#### YOUR GOAL
Begin with the first line of the material and write out each line exactly, ending with the line that contains "Significant influence (for". Pictures are not part of the copy.

===== TASK MATERIAL

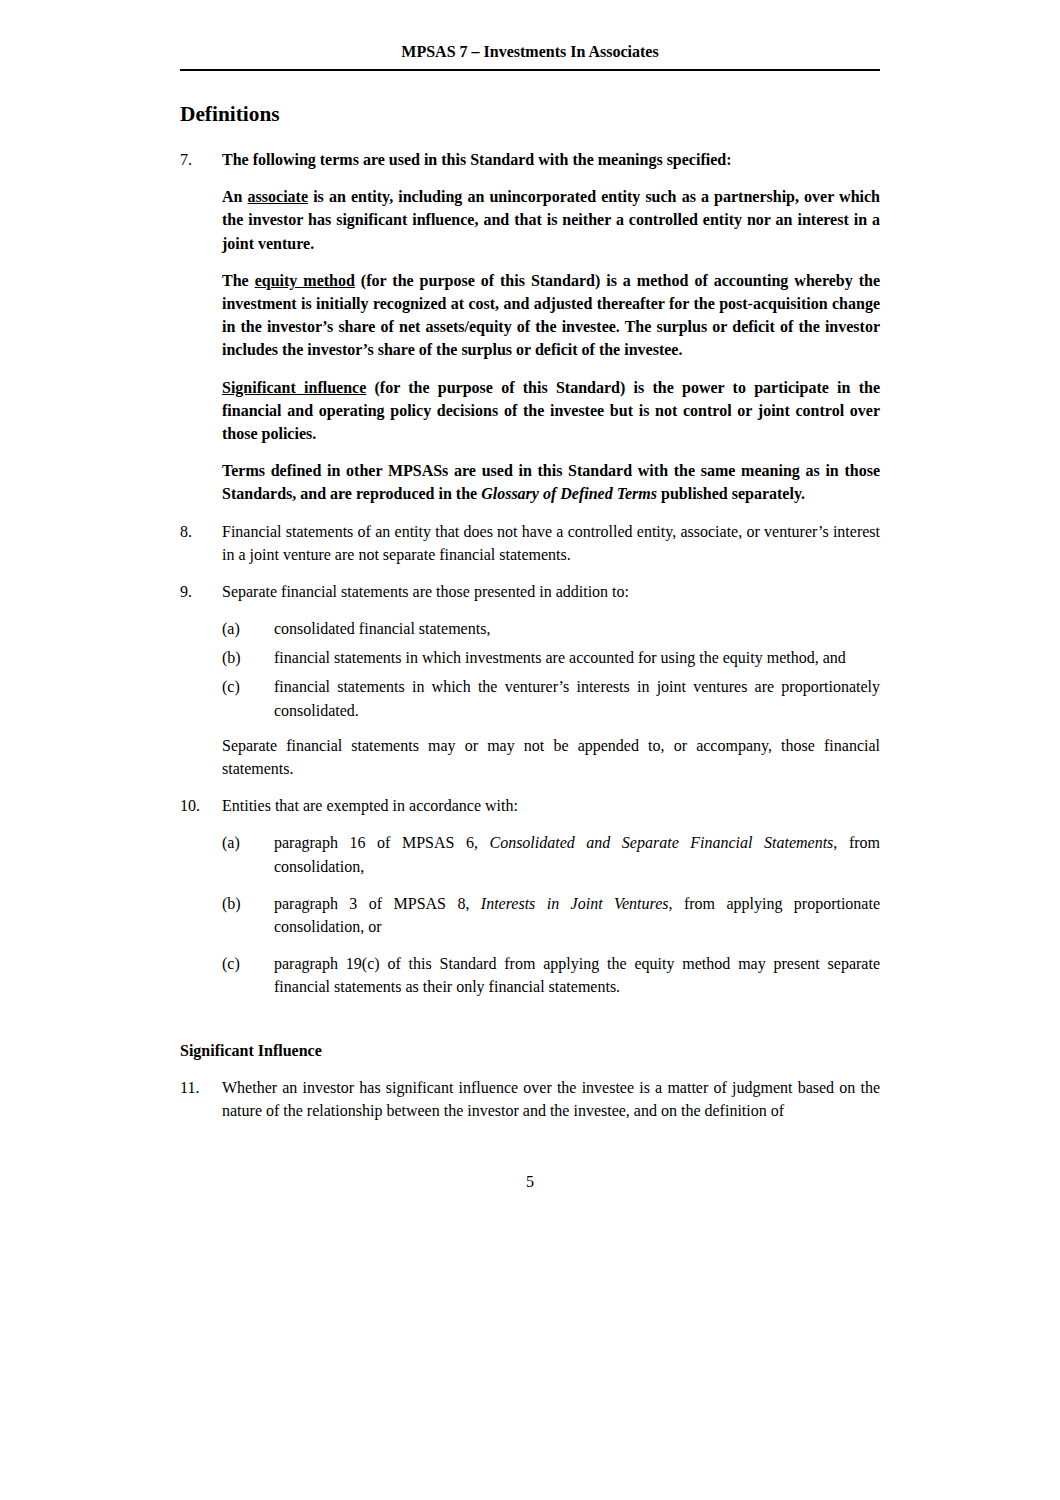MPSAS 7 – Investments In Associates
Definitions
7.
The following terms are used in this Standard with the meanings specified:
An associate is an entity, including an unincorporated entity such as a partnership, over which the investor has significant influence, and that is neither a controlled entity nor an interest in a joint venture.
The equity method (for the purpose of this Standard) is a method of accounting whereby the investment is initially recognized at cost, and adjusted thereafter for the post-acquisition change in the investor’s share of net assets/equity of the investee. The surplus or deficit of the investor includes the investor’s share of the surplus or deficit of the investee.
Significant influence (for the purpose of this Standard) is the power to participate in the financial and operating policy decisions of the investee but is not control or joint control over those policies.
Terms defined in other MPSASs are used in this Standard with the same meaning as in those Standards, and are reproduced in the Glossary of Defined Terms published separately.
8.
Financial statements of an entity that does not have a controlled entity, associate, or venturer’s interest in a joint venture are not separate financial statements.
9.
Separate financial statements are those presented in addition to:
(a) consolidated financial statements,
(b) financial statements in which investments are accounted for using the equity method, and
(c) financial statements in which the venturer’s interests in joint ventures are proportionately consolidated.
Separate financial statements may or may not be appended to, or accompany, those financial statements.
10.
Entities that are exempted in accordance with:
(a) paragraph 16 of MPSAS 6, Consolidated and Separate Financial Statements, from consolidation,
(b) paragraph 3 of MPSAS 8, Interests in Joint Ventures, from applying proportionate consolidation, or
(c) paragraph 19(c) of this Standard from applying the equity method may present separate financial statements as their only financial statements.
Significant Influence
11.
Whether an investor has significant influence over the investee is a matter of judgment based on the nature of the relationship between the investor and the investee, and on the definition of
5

==========

#### SOLUTION TO THIS EXERCISE
MPSAS 7 – Investments In Associates
Definitions
7.
The following terms are used in this Standard with the meanings specified:
An associate is an entity, including an unincorporated entity such as a partnership, over which the investor has significant influence, and that is neither a controlled entity nor an interest in a joint venture.
The equity method (for the purpose of this Standard) is a method of accounting whereby the investment is initially recognized at cost, and adjusted thereafter for the post-acquisition change in the investor’s share of net assets/equity of the investee. The surplus or deficit of the investor includes the investor’s share of the surplus or deficit of the investee.
Significant influence (for the purpose of this Standard) is the power to participate in the financial and operating policy decisions of the investee but is not control or joint control over those policies.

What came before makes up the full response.